Suite au décès de sa tante, Pauline et ses deux filles héritent d’une maison. Mais dès la première nuit, des meurtriers pénètrent dans la demeure et Pauline doit se battre pour sauver ses filles. Un drame qui va traumatiser toute la famille mais surtout affecter différemment chacune des jeunes filles dont les personnalités vont diverger davantage à la suite de cette nuit cauchemardesque.
Tandis que Beth devient une auteur renommée spécialisée dans la littérature horrifique, Vera s’enlise dans une paranoïa destructrice.

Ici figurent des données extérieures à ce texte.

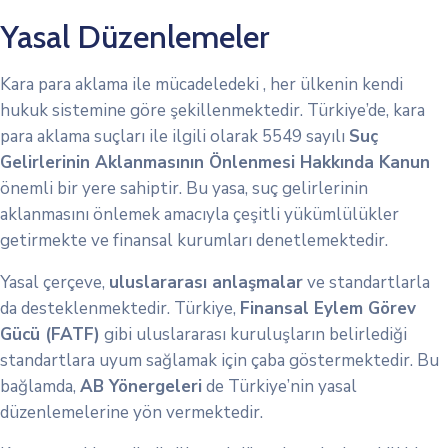
Yasal Düzenlemeler
Kara para aklama ile mücadeledeki , her ülkenin kendi
hukuk sistemine göre şekillenmektedir. Türkiye’de, kara
para aklama suçları ile ilgili olarak 5549 sayılı
Suç
Gelirlerinin Aklanmasının Önlenmesi Hakkında Kanun
önemli bir yere sahiptir. Bu yasa, suç gelirlerinin
aklanmasını önlemek amacıyla çeşitli yükümlülükler
getirmekte ve finansal kurumları denetlemektedir.
Yasal çerçeve,
uluslararası anlaşmalar
ve standartlarla
da desteklenmektedir. Türkiye,
Finansal Eylem Görev
Gücü (FATF)
gibi uluslararası kuruluşların belirlediği
standartlara uyum sağlamak için çaba göstermektedir. Bu
bağlamda,
AB Yönergeleri
de Türkiye’nin yasal
düzenlemelerine yön vermektedir.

Seize ans plus tard, la famille est à nouveau réunie dans la maison que Vera et Pauline n’ont jamais quittée. Des évènements étranges vont alors commencer à se produire…

L’avis de Manu

Pascal Laugier est un cas assez rare en France. Metteur en scène totalement voué à son art (rares sont les concessions financières au dépend de l’artistique), cinéphile majeur et passionné tout simplement par le 7ème art. En résulte des films peut-être bancals : The Tall Man échouait de peu à être un très bon film, mais toujours impliqué et appliqué, Martyrs malgré sa dureté formelle, détournait les codes du genre en les menant à leurs extrêmes pour offrir un film qui finalement ouvrait plus à la réflexion qu’aux jump scares. Très bel essai à l’époque.

Ghostland, avec le même intérêt, s’offre toujours et encore un parti pris extrême, toujours sous l’introduction de la violence pour nous parler finalement avec subtilité et intelligence. Encore plus joueur cette fois, jeu formel et narratif au rendez-vous, Pascal Laugier explore les tourments humains et joue avec le spectateur d’une façon indéniablement intelligente. Ici la violence graphique n’est pas là par obligation mais s’avère toujours justifiée dans ses errances comme dans ses provocations, nécessaires au récit.

C’est brillant, flippant et terriblement bien mené. Avec son scénario habile où le torture porn n’est jamais lâché bêtement devant nos yeux mais tout de même présent pour condamner l’ensemble à être terrifiant, Ghostland est un joli pied de nez made in France à tout un cinéma qui ne se renouvelle plus du tout au pays de l’Oncle Sam sur ce versant. Avec modestie, passion et savoir-faire Pascal Laugier réalise une œuvre puissante et efficace qui surprend constamment par la narration qu’il emploie et les séquences violentes qu’il tutoie. En résulte un des meilleurs films d’horreur vu récemment en salle, confirmé dans son intention par un dernier dialogue d’une simplicité tranchante et d’une efficacité terrifiante. Plus que tout autre twist tiré par les cheveux comme à l’accoutumé.